11 thoughts on “0121-19 NY Times Crossword 21 Jan 19, Monday”

  1. 10:52 after finding and fixing an embarassing error: I wasn’t paying sufficient attention and ended up with “TAI Te Ching” and “SETIN HALL”. Geez …

  2. 9:02. I’d never heard of Sojourner Truth, but I just looked her up. Interesting woman. Slave, turned free, turned abolitionist and is listed in the Smithsonian magazine’s 100 Most Significant Americans of All Time. Embarrassed I didn’t know anything about her.

    Best –

  3. Too many proper names in crosses that I had to guess. Thought I made it through until the far south.

    ODALE, LAVAR, ATOLE.

    I think if I would have noticed that ATOLL was misspelled, I would have got familiar sounding ODELL

    ROD LAVER would have still been a quess.

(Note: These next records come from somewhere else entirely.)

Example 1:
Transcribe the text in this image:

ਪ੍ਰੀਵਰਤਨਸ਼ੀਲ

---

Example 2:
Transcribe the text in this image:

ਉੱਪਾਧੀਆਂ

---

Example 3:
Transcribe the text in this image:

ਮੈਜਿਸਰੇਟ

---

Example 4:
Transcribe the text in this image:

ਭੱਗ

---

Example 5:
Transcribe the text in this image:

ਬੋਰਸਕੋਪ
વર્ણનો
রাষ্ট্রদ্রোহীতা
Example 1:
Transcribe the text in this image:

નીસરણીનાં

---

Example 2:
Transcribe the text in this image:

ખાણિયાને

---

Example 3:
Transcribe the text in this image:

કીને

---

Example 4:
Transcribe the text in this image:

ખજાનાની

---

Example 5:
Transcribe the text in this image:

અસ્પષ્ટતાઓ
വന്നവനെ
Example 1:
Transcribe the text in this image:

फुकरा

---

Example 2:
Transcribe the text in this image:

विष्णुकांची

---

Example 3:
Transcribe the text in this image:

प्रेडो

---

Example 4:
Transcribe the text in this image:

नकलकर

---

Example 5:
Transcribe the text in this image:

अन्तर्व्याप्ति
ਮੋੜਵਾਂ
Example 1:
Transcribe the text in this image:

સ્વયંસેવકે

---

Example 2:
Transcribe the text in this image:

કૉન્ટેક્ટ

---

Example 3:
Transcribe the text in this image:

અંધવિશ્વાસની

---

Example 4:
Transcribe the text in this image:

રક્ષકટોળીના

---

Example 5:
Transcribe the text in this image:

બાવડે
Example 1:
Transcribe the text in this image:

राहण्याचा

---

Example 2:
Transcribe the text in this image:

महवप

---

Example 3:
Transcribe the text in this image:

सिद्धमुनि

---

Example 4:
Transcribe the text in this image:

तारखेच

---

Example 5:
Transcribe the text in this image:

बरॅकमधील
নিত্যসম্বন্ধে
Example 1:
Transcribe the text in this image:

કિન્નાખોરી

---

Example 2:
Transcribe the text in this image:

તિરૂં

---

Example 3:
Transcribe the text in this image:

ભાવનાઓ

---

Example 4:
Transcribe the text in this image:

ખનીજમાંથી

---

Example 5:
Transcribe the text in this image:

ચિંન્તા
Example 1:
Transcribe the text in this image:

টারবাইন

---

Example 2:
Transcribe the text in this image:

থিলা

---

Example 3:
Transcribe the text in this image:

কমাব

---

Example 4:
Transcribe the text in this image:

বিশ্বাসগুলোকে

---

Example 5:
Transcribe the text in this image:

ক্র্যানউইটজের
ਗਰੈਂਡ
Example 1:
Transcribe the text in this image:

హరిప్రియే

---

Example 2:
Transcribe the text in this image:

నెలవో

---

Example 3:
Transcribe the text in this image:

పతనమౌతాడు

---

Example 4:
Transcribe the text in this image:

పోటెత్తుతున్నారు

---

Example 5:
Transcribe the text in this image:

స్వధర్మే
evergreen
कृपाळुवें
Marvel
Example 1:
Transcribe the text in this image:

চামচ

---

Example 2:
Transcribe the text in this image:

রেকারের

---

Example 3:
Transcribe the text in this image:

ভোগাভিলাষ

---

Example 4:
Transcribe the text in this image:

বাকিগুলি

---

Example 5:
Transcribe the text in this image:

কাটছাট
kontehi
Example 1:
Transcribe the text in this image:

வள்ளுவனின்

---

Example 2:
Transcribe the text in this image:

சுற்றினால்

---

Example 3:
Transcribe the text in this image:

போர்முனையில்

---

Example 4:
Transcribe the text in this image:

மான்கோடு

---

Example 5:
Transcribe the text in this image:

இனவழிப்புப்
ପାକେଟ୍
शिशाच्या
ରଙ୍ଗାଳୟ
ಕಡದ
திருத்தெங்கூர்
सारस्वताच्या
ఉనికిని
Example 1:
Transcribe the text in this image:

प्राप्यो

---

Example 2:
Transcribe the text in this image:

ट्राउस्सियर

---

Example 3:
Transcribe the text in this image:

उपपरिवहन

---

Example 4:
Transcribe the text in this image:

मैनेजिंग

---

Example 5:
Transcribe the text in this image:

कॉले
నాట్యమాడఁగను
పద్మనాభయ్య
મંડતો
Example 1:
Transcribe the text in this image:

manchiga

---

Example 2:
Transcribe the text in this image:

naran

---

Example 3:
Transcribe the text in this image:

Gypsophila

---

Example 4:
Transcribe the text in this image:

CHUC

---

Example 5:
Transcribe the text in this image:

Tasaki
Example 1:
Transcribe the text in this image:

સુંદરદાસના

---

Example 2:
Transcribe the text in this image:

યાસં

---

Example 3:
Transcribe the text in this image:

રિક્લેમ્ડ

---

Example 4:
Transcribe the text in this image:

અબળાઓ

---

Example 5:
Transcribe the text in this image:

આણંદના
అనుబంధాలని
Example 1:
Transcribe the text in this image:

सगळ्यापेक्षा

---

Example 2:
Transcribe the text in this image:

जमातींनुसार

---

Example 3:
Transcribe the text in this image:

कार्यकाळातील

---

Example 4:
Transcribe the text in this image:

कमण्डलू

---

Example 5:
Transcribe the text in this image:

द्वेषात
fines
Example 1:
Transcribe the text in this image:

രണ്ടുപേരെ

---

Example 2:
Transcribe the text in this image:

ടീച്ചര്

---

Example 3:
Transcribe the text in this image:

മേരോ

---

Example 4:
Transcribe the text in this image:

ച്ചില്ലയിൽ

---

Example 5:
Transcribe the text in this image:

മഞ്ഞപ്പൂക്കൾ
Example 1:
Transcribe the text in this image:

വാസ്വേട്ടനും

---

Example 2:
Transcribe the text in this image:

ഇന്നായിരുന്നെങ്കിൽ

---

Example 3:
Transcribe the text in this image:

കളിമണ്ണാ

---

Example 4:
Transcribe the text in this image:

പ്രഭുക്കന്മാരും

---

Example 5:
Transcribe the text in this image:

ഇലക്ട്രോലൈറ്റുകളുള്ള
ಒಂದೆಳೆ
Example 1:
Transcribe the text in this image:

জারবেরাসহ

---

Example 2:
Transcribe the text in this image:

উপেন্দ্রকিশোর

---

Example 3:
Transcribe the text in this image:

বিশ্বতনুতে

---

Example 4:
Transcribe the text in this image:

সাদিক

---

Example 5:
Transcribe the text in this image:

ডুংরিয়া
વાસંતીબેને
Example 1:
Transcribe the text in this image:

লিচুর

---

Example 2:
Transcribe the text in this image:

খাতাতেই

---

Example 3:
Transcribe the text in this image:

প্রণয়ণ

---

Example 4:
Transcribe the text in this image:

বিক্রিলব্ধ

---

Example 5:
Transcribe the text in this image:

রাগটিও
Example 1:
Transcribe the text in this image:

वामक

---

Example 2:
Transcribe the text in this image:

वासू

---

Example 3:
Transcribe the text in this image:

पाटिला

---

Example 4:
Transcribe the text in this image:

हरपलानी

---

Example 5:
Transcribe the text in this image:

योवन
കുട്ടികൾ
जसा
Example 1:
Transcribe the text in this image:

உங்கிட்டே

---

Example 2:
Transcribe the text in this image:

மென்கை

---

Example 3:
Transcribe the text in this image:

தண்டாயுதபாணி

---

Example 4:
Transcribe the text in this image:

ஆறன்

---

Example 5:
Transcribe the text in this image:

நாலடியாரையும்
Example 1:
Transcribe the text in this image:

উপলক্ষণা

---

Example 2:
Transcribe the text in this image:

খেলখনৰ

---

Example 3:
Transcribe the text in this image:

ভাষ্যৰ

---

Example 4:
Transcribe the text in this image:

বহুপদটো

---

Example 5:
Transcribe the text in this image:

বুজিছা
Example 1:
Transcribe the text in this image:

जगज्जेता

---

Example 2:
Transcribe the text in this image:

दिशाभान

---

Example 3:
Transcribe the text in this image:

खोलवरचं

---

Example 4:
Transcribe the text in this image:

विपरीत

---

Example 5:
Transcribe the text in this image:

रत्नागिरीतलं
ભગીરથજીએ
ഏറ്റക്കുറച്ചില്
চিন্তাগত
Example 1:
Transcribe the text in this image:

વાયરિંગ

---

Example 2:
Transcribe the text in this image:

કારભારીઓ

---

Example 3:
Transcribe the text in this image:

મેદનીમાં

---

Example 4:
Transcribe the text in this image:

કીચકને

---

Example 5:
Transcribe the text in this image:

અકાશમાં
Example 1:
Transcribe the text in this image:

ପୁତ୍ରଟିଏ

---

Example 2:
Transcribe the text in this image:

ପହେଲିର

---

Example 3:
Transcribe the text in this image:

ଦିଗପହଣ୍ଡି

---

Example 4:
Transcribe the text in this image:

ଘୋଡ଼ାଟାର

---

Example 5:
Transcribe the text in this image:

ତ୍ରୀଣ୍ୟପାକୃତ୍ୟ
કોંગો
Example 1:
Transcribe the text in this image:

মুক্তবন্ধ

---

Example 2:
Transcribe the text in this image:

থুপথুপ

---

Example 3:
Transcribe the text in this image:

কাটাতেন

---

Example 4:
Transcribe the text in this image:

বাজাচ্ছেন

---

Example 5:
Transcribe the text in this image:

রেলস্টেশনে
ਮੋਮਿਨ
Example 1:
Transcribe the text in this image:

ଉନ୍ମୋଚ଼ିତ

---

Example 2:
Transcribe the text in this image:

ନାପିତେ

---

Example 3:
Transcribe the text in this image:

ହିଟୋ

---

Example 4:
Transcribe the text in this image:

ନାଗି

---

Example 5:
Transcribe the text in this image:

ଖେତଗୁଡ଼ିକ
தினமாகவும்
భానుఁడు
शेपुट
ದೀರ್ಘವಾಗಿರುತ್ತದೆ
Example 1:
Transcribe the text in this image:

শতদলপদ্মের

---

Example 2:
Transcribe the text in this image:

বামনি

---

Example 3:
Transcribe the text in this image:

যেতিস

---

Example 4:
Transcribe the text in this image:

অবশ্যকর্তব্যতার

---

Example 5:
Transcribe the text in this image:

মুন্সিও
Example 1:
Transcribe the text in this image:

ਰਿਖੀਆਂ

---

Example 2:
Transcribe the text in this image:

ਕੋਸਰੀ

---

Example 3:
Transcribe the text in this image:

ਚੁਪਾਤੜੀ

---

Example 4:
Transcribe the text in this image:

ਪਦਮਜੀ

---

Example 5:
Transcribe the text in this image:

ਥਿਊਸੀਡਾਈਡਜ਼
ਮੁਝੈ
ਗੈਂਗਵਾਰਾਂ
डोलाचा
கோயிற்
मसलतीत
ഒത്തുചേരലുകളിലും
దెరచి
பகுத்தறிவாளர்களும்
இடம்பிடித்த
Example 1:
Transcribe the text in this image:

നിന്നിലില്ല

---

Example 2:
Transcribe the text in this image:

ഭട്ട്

    Loved the theme and saw it right away. Mostly very easy.

  4. No errors. I too was thrown by all the proper names but crosses helped get them all. The etymology of the word ATOLL has always puzzled me so today I looked it up. It turns out that it was coined by none other than Charles Darwin. Darwin took it from the language of the Maldives Islands.

  5. 9:36, no errors. Seemed a bit harder than the usual Monday speed test. As a Brooklyn Dodgers fan, in the 1950’s, GIL Hodges was one of my favorite ball players (right behind Duke Snyder).

    1. Gil Hodges was the best mgr. the Mets ever had. Died much too young. I grew up near the Polo Grounds and hated the Brooklyn Bums. But the Dodgers did have great hitters. I cut school and saw Bobby Thomson make my season.

      The Golden age of baseball; never to be seen again.